ASSIGNMENT 1:
Answer these questions from the passage on doomsday prophecies:
(a) What feature of religious beliefs about the end does the passage say creates a wide field for frauds?
(b) Between which years did the Essenes predict the advent of Zion?
(c) What did the Essenes mint to announce that event?
ASSIGNMENT 2:
List every proper name in the passage on doomsday prophecies that refers to a group, a state or a place.
ASSIGNMENT 3:
Write the next part of the passage on doomsday prophecies, picking up after its final sentence.

EXERCISE TEXT:
It’s one thing to promote a vague sense that the world doesn’t have long to live, but some of the more ambitious doomsayers have been rash enough to set an actual date for the event. This is tricky business; you want to set a date that’s close enough to scare the bejesus out of people who have a good credit rating, but not so close that you’ll eventually be exposed and maybe jailed for fraud.
Even the longest-term projections, however, must eventually come to pass, and the world’s persistent failure to die counts as negative data on the reliability of such predictions. Here are a few highlights from this ancient industry.
Religious Visions of the End
Any discussion of doomsday prophecies must begin with various religious attempts to foresee the end. While it would be wrong to use cranks and eccentrics to paint all religions with a broad brush, the fact that these beliefs are inherently irrefutable creates a wide field for frauds to make things up as they go along.
One of the earliest End Times prophecies we have detailed accounts of came from the Essenes, a Jewish sect active in the first century AD. The Essenes predicted the advent of Zion, going so far as to mint coins announcing the event, sometime between 66 and 70 AD. Of course, they were at war with the Roman Empire at the time, so in a sense the world did end – for them.

Images of plotted data:

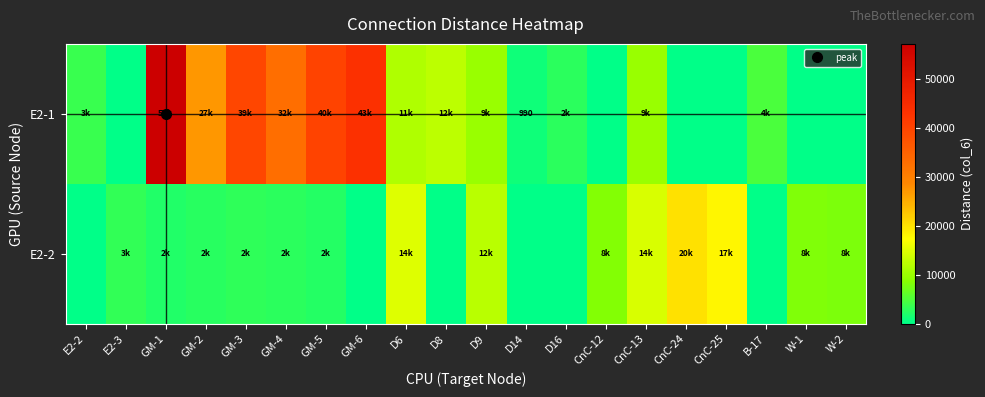

What is the sum of all E2-1 values?

296020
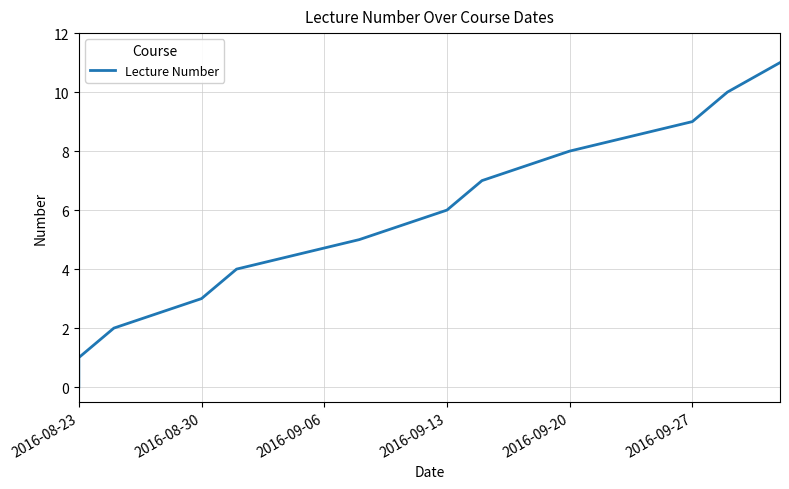

True or false: the data shows 1 at 2016-09-20.

False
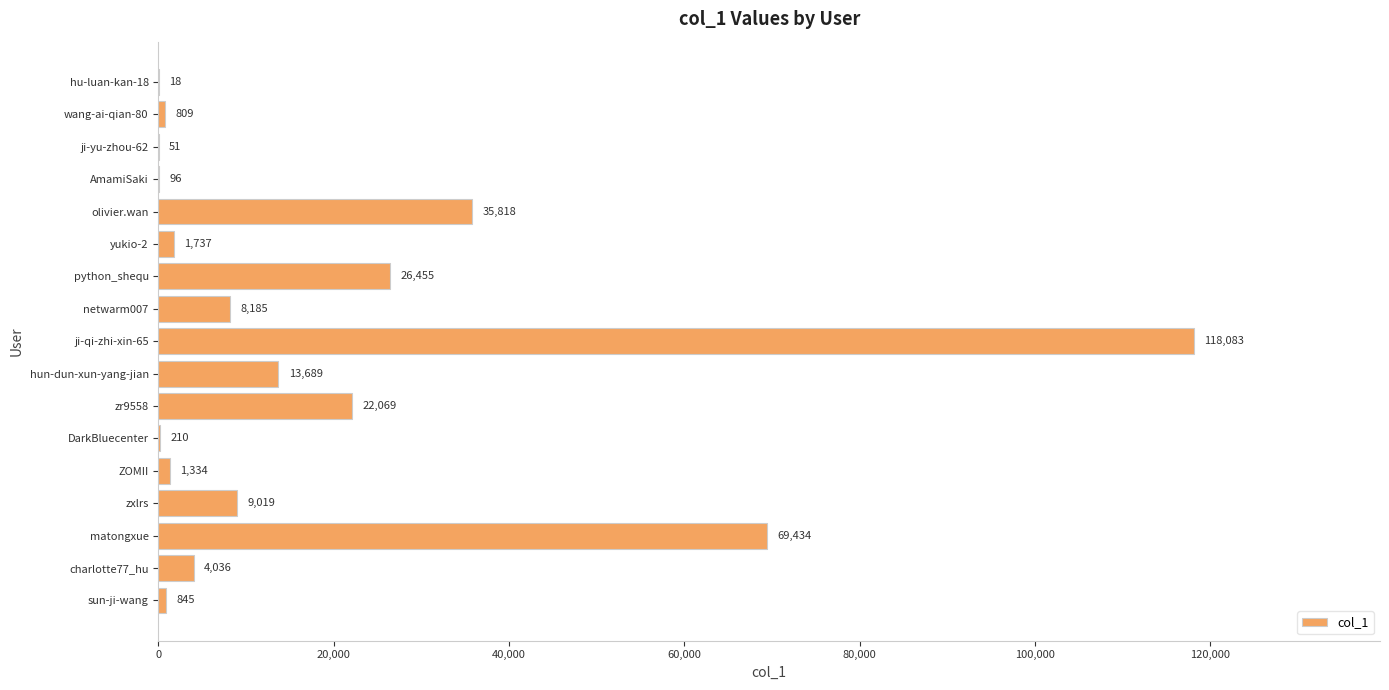

What is the sum of all values?

311888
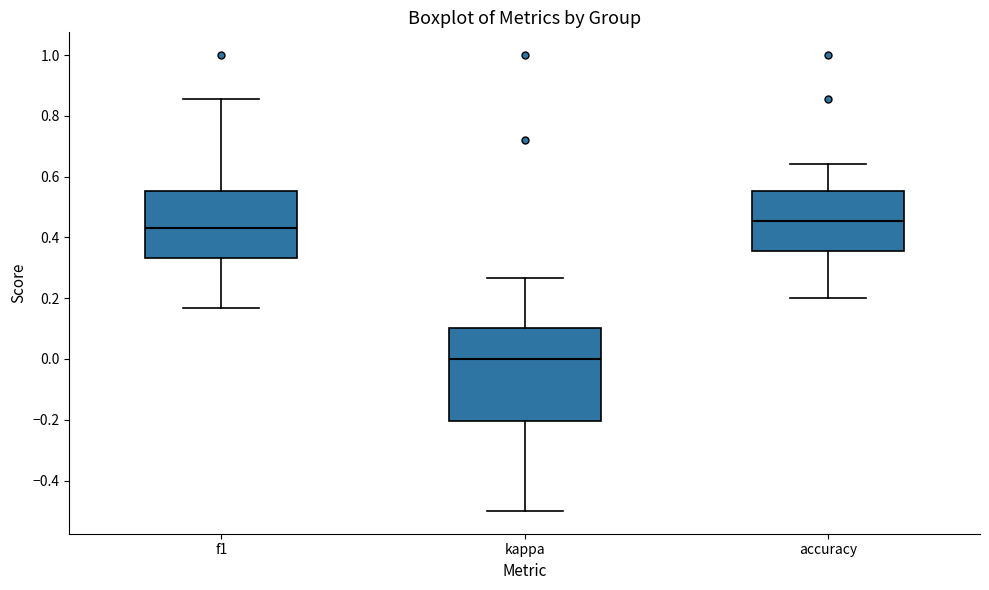

Reading left to right, read every box against the y-axis: the position of its median line, the range the box covers, and the ends of its whiskers. The values are not printed on the chart, so give them approximately, as read against the axis.

f1: median 0.44, box 0.34 to 0.56, whiskers 0.16 to 0.86
kappa: median 0.00, box -0.20 to 0.10, whiskers -0.50 to 0.26
accuracy: median 0.46, box 0.36 to 0.56, whiskers 0.20 to 0.64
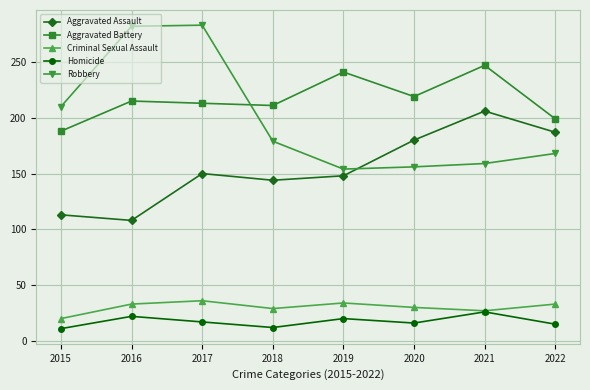

Which series has the widest spread of values?

Robbery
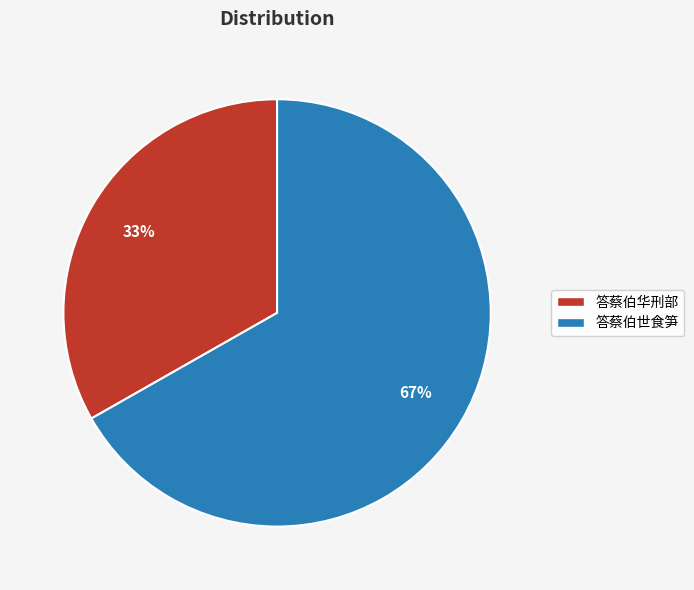

True or false: 答蔡伯华刑部 accounts for 47% of the total.

False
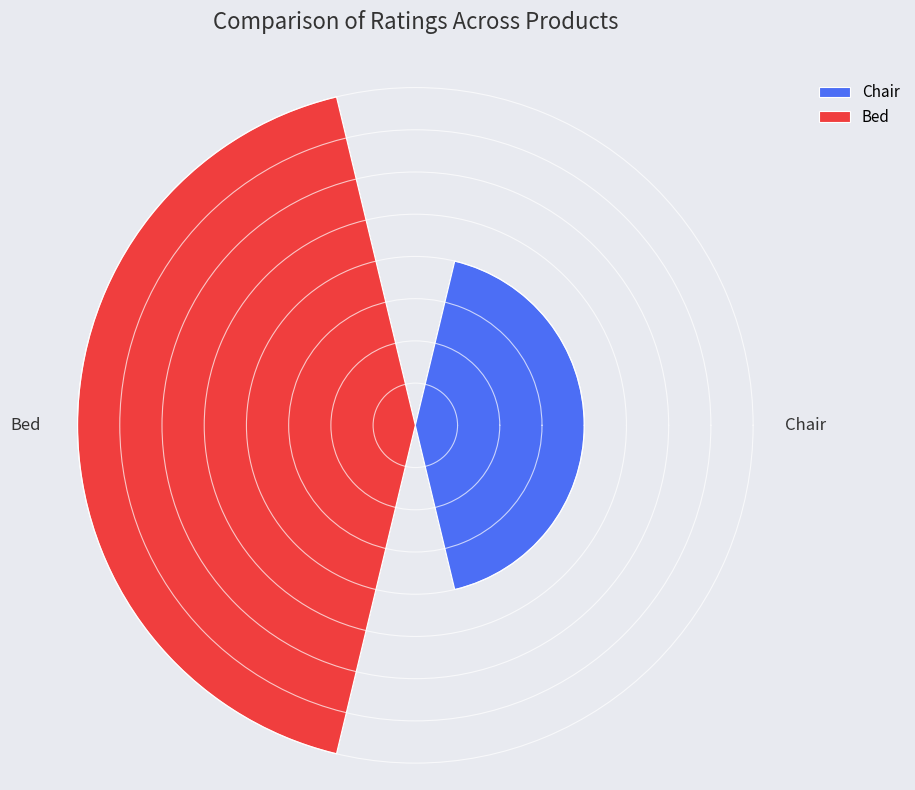

Do Chair and Bed together represent more than half of the pie?

Yes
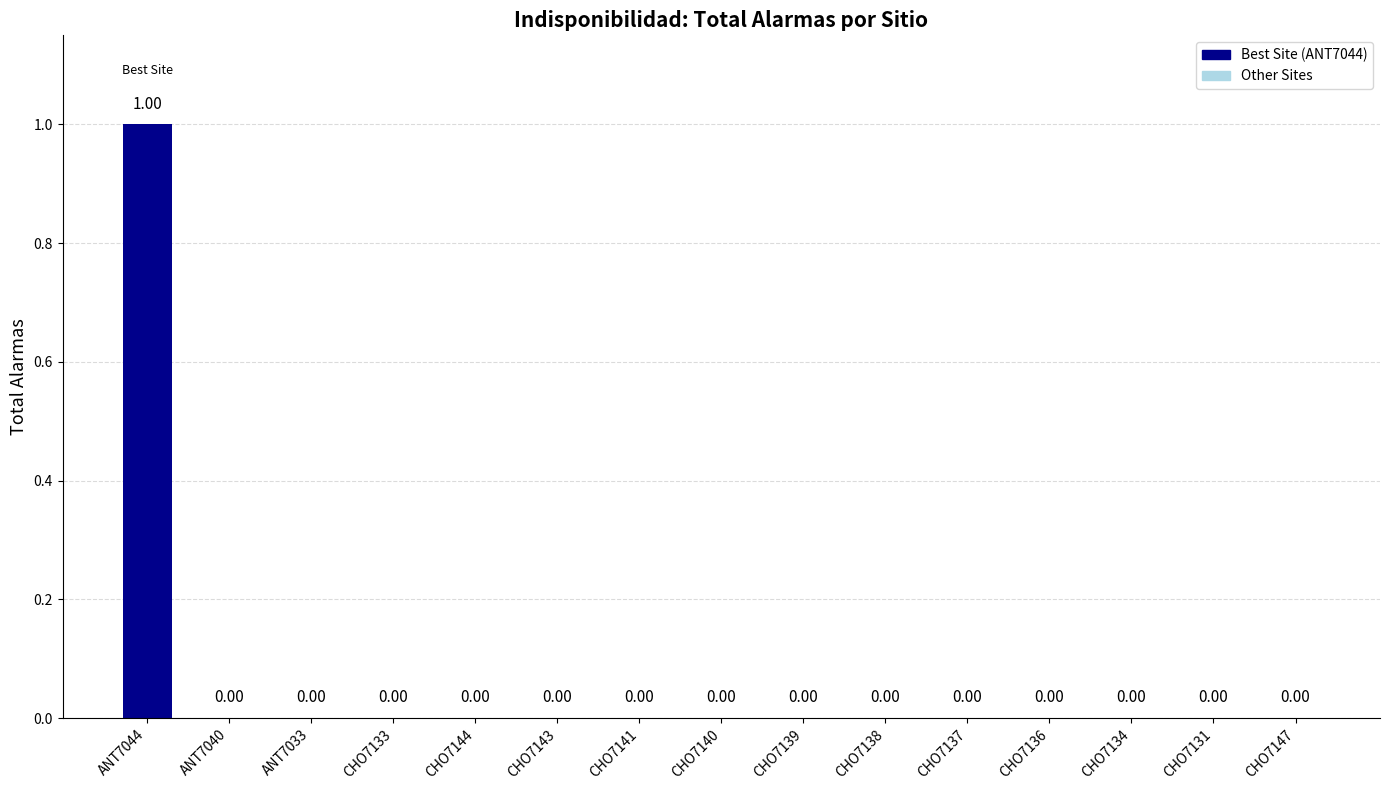

Reading left to right, list all the values displayed in this chart.

ANT7044=1	ANT7040=0	ANT7033=0	CHO7133=0	CHO7144=0	CHO7143=0	CHO7141=0	CHO7140=0	CHO7139=0	CHO7138=0	CHO7137=0	CHO7136=0	CHO7134=0	CHO7131=0	CHO7147=0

EXERCISE ANSWER 1:
(a) These beliefs are inherently irrefutable.
(b) Between 66 and 70 AD.
(c) Coins.

EXERCISE ANSWER 2:
Essenes, Zion, Roman Empire

EXERCISE ANSWER 3:
In the late fourth century, Martin of Tours predicted the end would come by the year 400. Writing with the sublime confidence common to idiots, Martin claimed: “There is no doubt that the Antichrist has already been born. Firmly established already in his early years, he will, after reaching maturity, achieve supreme power.” For the record, assuming the Antichrist was born in 375, he would be 1,640 years old as of this writing.
Round numbers are attractive to fakes for the same reason your One Direction MP3s cost $1.49, rather than an even $1.50. Human brains have trouble with numbers, so a bunch of zeroes feels oddly comforting. Maybe this is why Hippolytus of Rome, Sextus Julius Africanus, and Irenaeus all predicted the Apocalypse for 500 AD. Their method was based on the non-existent dimensions of Noah’s Ark, which is famous for not actually having existed, and probably being physically impossible besides.
Speaking of round numbers, it doesn’t get rounder than 1000, which was the date predicted by Pope Sylvester II in the fourth century. Ironically, there was a Pope Sylvester III, who was born in the year 1000, amid riots caused by panicky idiots who didn’t know that even the Catholic Church doesn’t place Christ’s birth in the year 0, seeing as how there was no year 0 in the Western calendar, which is another thing the rioters probably didn’t know. Eschatological scientists learned from this mistake and revised their estimates to 1,000 years from Jesus’ death, rather than birth. Nothing happened in 1033 AD, either.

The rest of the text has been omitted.